Soon after she submitted the paper, I intercepted a note in class -- those were the days when note-passing was both an artful and surreptitious form of communication among kids. It turns out that my student who had shown such sensitivity to Anne Frank had also written a hurtful note about a classmate.
After school, she returned to my classroom, weighted down by her action. It’s one thing to write about compassion; it’s quite another to act with it. She had compromised her integrity, and being the insightful person she was, she knew it.
At its root, integrity means wholeness -- living in such a way that our actions and our values align. Young people are experts at bending themselves to what they perceive their audience wants them to be -- be it teachers, parents, peers, or society. And that can cause unexpected internal conflict. Sometimes students get trapped by labels -- the good girl, the athlete, the techie, the musician -- which can make it more challenging for them to explore the full range of interests, emotions, strengths, and foibles that make them unique.
Labels quite literally held powerful sway over me, when I was in middle school. Designer jeans were all the rage, and I battled my parents day and night for permission to buy at least one pair. My folks held their ground. ”No daughter of mine will be defined by the label stitched across her back side,” my father exclaimed. Bonjour had just come in fashion, but I was sporting no-name jeans with stars stitched on the back pocket.
An invitation to the mall by three “popular” girls in the class caused me consternation and distress. I carefully selected a long top to cover the generic brand and hoped to pass unnoticed. Everything seemed under control, until I stepped onto the escalator. My shirt rode up just enough to reveal the stars. “What kind of jeans are they?” one of my classmates laughed. I was mortified.
It’s a crushing and vulnerable feeling to be caught masquerading; even so, kids are constantly tempted to impress, because they want so much to fit in and belong.
In addition to labels preventing them from being themselves, the high stakes of high school, college admission, and an often uncertain future play into these natural teenage vulnerabilities. The blind push for success can lead students away from thinking about who they really are and who they are called to be.
Now, more than ever, young people need our encouragement to live integrity.
They need opportunities to press pause and reflect on what they are aiming at and who they are called to be. Labels, what other people think, moments in time, and mistakes do not have to define them.
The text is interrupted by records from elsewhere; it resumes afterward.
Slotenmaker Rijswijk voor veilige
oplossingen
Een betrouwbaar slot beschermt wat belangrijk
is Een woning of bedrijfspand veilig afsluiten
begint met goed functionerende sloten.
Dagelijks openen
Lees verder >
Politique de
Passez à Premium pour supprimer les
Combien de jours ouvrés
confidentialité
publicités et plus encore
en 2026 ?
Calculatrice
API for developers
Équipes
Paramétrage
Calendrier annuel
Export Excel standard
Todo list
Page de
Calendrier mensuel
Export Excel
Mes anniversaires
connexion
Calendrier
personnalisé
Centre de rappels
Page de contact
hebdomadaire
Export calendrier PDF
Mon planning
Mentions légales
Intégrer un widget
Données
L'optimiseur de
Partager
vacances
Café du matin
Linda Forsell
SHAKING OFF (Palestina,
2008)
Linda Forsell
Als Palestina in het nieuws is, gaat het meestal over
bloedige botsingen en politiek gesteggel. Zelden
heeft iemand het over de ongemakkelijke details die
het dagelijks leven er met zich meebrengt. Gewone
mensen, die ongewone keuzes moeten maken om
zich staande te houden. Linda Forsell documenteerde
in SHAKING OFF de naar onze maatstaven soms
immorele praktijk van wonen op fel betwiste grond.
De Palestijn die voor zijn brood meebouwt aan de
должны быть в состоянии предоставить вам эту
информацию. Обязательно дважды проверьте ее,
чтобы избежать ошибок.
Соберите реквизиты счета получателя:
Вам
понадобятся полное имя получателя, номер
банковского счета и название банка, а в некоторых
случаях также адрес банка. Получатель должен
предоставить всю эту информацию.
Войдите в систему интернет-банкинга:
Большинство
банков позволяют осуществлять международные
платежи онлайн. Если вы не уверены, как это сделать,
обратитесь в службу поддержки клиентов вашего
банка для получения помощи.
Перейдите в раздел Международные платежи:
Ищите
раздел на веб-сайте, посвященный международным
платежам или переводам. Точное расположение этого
As we accompany young people along their journey -- a journey, which sometimes leaves them feeling at odds with what they want, what their parents want, what their peers, school, and society seem to be saying they ought to want--we can coach them towards integrity and wholeness, reminding them often that:
- They are children of God, unique, unrepeatable, one of a kind -- and called to fulfill a particular mission in this world.
- They do not need to conform to other people’s ideas of them.
- They can let go of negative self-talk.
- They can communicate what they think and care about clearly and kindly.
- They can handle a few blows, take some risks and learn from mistakes - and not break easily in the face of them.
- They are protagonists in their own life story. And that the best stories have conflicts, disappointments, adventure, joys, and sorrows.
- They, like we, are works in progress. Every day offers a new beginning, a fresh start to becoming the best version of ourselves.